I remember back when I was pregnant with Ali there were so many people telling me how having *two* little ones completely changes everything. I kept thinking that I used to be a teacher and it wouldn’t phase me (how could it?) because I’m used to have over twenty kids in the same room.
Well, I was wrong. Two little ones, especially under the age of 2 at the same time is a lot of work — worth it and wonderful — but a lot of work! As they’ve grown, it has become much easier and they’ve become more independent. Slowly, I’ve come to realize a few different things that I need in order to be the best mom that I can be (read: stay sane).
Here’s my list of how to stay sane when you have two (or more) little ones:
1. Find a routine... for you.
One of the best changes I’ve made was to created a routine... for me. I started using the “bedtime” app on my telephone to remind me when it’s “time to go to bed.” Do I always go to bed at this time? No. But it reminds me that it’s getting late and it’s not a bad idea to at least start thinking about it. In the morning, it wakes you at the same time each day. For me, its just before 7am and leaves me enough time for a shower or a cup of coffee before starting the day with the kids.
2. Be active every day.
The definition of active changes drastically when you have two or more little ones in the house. Suddenly, getting breakfast for your children and yourself, getting everyone dressed, and out the door for the day becomes an athletic event. Anything above and beyond the typical daily activities keeps the endorphins flowing and helps keep you healthy. Whether it’s just long walk with the kids in the stroller before the park or a hard workout at the gym before the day starts, both are great ways to keep you active every day.
3. More importantly, be nice to yourself.

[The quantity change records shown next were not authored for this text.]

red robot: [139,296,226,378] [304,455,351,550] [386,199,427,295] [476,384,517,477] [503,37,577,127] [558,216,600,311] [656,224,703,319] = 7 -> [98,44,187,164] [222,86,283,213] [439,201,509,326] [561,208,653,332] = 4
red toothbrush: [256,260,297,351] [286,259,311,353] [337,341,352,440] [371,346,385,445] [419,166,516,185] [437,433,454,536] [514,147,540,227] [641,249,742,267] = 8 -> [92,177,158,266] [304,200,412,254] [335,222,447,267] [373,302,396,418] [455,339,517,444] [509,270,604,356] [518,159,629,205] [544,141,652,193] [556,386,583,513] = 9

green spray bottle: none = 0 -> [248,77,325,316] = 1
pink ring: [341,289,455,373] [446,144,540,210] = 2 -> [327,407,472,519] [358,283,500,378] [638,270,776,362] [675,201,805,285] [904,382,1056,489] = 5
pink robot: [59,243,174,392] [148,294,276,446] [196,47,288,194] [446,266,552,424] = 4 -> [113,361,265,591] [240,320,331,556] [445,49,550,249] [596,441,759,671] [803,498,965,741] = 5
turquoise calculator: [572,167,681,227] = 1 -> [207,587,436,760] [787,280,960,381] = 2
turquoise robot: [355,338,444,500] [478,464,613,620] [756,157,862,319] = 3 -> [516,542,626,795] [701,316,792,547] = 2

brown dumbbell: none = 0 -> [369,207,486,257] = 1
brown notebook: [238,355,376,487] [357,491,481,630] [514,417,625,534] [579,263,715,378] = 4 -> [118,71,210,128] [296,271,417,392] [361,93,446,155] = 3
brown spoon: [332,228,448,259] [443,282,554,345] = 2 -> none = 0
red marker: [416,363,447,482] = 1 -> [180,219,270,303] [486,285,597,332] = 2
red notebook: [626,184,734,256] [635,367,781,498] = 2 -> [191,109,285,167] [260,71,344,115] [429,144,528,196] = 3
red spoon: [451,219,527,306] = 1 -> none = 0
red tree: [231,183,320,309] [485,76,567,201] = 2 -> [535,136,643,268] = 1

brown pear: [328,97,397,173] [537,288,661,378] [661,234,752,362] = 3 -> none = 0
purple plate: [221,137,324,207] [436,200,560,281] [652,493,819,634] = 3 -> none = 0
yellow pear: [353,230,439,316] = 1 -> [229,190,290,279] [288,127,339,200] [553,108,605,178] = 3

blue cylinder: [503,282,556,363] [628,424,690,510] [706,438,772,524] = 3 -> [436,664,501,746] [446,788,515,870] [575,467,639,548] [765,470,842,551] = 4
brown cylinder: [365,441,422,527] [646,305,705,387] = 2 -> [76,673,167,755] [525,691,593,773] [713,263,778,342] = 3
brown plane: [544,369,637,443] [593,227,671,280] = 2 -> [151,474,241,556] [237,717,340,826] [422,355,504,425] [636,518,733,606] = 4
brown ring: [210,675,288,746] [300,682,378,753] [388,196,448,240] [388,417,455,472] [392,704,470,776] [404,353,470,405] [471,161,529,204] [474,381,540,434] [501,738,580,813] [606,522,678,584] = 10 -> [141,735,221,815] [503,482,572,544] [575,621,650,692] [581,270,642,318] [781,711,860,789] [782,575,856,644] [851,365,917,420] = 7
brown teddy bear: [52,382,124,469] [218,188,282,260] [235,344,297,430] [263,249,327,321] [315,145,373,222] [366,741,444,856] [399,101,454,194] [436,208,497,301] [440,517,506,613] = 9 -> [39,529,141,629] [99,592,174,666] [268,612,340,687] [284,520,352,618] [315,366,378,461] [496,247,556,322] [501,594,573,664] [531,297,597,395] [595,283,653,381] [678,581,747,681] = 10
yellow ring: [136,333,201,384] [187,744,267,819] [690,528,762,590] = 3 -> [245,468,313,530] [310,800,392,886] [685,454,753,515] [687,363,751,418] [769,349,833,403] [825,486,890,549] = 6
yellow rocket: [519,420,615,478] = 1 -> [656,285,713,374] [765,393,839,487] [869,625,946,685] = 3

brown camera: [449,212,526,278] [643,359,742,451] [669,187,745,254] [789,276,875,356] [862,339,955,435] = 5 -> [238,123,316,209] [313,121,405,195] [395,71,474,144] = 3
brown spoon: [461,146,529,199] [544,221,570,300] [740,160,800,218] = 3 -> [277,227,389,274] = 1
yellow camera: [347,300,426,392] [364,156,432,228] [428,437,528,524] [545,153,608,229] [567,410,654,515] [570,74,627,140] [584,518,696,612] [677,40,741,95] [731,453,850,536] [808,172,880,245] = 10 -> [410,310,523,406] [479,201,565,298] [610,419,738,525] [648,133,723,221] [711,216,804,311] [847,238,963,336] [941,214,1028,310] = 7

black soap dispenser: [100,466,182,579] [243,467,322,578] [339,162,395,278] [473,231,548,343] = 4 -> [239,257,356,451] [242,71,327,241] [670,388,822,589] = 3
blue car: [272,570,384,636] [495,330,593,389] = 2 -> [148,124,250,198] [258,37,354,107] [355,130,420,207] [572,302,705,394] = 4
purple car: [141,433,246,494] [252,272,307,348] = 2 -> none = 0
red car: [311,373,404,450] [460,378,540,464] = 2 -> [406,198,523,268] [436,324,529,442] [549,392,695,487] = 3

There are days (weeks?) that the laundry just doesn’t get done or house isn’t going to look how you want. Andrew always jokes that pre-marriage and children he always knew where his things were... Now? Not so much. ;) When you don’t meet the standard, don’t give yourself a hard time. Set a goal for tomorrow (keep it attainable) and take a moment to think about all you did do today – you did keep yourself and all your minions alive and well... and that’s a pretty big feat in and of itself!
4. And be nice to your spouse.
One of the worst traps you can fall into is playing the blame game. With a little more stress in the house, it’s easy to blame the only other person who can contribute. Remember: you two are on the same team.
5. Have a stash of rainy day activities.
Before Ali was born I went to Michaels and bought the store out. Ha – not really.... But I did stock up on a whole bunch of rainy day activities and then we stashed them in the drawer. We’re still pulling out new games or activities a year and a half later. It’s a life saver when you need a time filler, when you’re helping the littler one, or when you just need a moment to sit down before continuing on with the day.
6. Find a great sitter or mother’s helper.
We were blessed to find the best nanny that comes to help us once a week. It gives me a moment to work – but more importantly it gives me a moment to think about something other than being mom. Whether or not you work, taking a moment away from the kids ultimately makes you want to be back with your kids. Funny how that works, right?
We also have two neighborhood girls that are our Mother’s Helpers. They come over and play with the girls while I’m in the house getting a few things done. It saves me from having to rely on television just to do the laundry or pick up the house.
7. Make time to pray.
Or meditate or whatever it is that you do to recognize that we couldn’t possibly be the biggest, most important things in this universe. Sibling are so much fun. I’m writing this right now because my two are playing with each other in the other room. It’s a lot of work. It’s stressful. But let’s be real... there really is nothing better.